L’intera manovra, poi, è dichiaratamente finalizzata a produrre benefici privati, piuttosto che a tutelare un indefinito interesse pubblico: a guadagnare saranno gli attuali azionisti di Alitalia (sarà possibile “trattare alla pari per l’integrazione”, cioè spuntare un prezzo più alto, secondo il ministro dei Trasporti, Maurizio Lupi); Adr e Sea, gestori rispettivamente di Fiumicino e Malpensa (ancora Lupi: “Gli aeroporti di Fiumicino e di Malpensa avrebbero diminuito fortemente la loro attività”); e più di tutti i sindacati (sempre a sentire Lupi, in caso di fallimento “14.000 persone si sarebbero trovate senza lavoro”). Poste, banche e, in generale, l’attivismo pubblico hanno impedito l’uscita di Alitalia dal mercato, truccando la concorrenza e alterando i rapporti tra Alitalia e i concorrenti. Ciò riguarda sia Air France, in procinto di scalare la compagnia tricolore, sia altri competitor potenzialmente interessati ad acquisirne gli asset, a partire dagli slot. Che poi il governo abbia fatto i conti senza l’oste, e che Alitalia fosse una compagnia tecnicamente fallita nel 2008, lo sia oggi, e lo sarà verosimilmente fra sei mesi, è un altro discorso.

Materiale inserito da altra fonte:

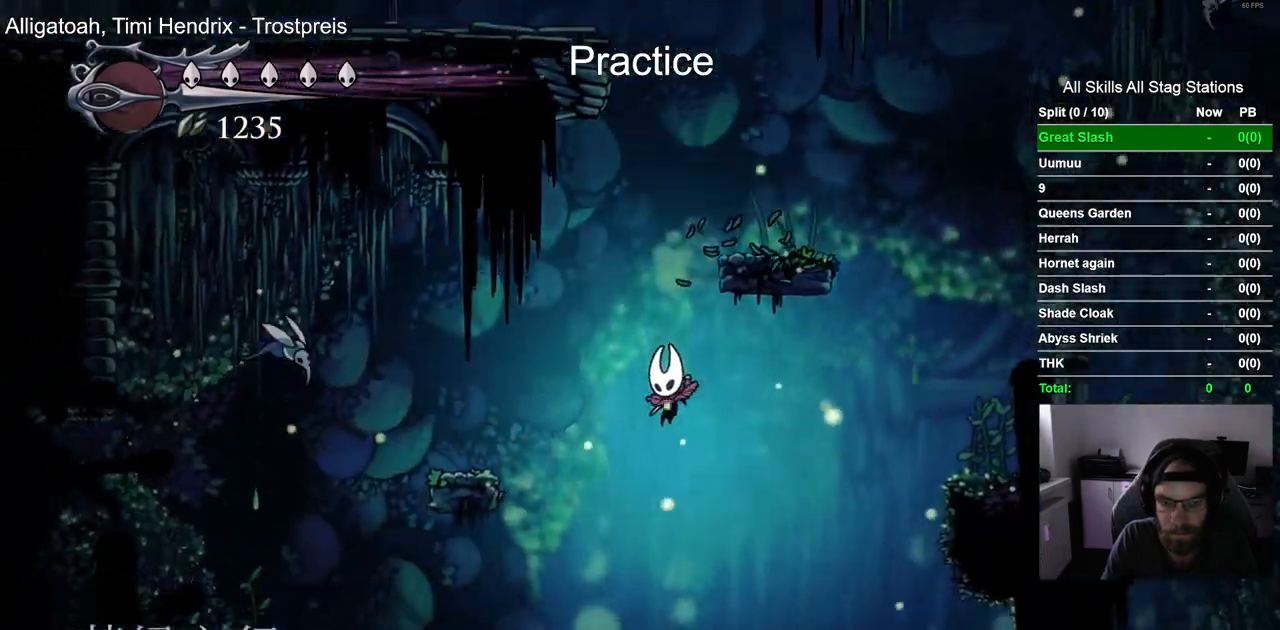
{"dt_ms": 500, "buttons": [], "left_stick": "center", "right_stick": "center", "events": [[67, "DPAD_RIGHT", "down"], [83, "CROSS", "down"], [317, "CROSS", "up"], [333, "DPAD_RIGHT", "up"]]}
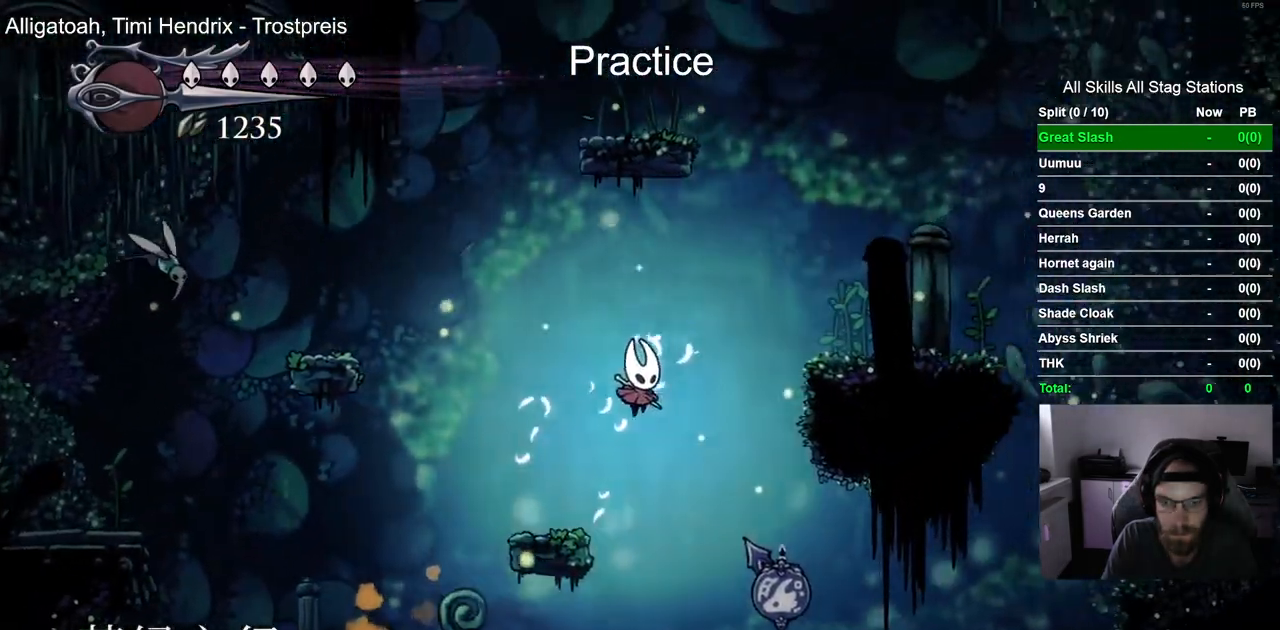
{"dt_ms": 1000, "buttons": ["DPAD_LEFT"], "left_stick": "center", "right_stick": "center", "events": [[50, "DPAD_RIGHT", "down"], [500, "R2", "down"], [750, "R2", "up"], [850, "DPAD_RIGHT", "up"], [883, "DPAD_LEFT", "down"]]}
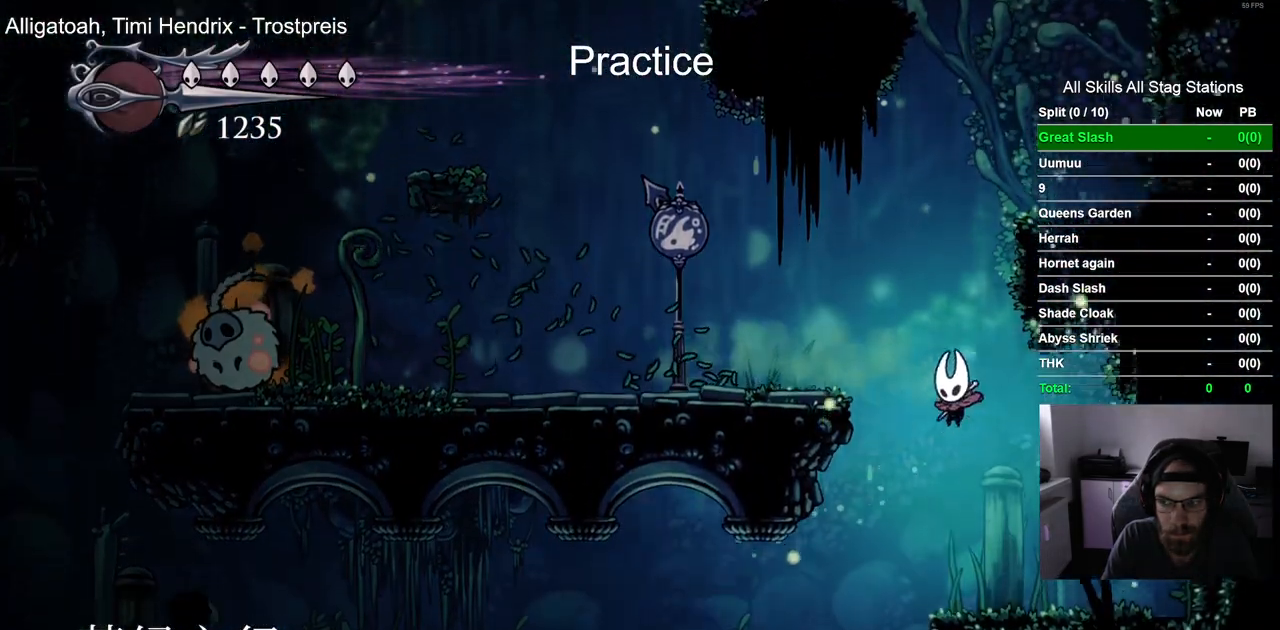
{"dt_ms": 500, "buttons": ["R2", "DPAD_LEFT"], "left_stick": "center", "right_stick": "center", "events": [[300, "R2", "down"]]}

La Commissione ha aperto un’indagine preliminare d’ufficio sul tema. La vicenda Alitalia dovrebbe fare orrore non solo a chi crede nel mercato o ritiene che il nostro paese deve il suo declino proprio alle bizze dei governi, ma anche a quanti ritengono che, se ci sono delle regole, vanno rispettate. Vale per le norme europee così come per quelle nazionali. Il comunicato stampa del 10 ottobre definisce Alitalia “asset strategico”, senza fornire alcuna evidenza e senza argomentare sulle effettive conseguenze del fallimento (scenari catastrofici, e irrealistici, a parte). La stessa strategicità è oggetto di una disciplina rispetto alla quale Alitalia c’entra come i cavoli a merenda. Perfino l’italianità del vettore non è in questione: alla fine del tunnel c’è comunque un passaggio in mani straniere. Quello che abbiamo visto è puramente e semplicemente la peggior politica italiana: un misto tra tic dirigisti e mancanza di coraggio, che spinge il paese fuori dalle norme Ue. Il principale atto d’accusa contro il governo sono le avventate dichiarazioni dei suoi ministri. Per difendersi a Bruxelles, l’esecutivo dovrà smentire Letta, Lupi e lo stesso comunicato di Palazzo Chigi. Buona fortuna.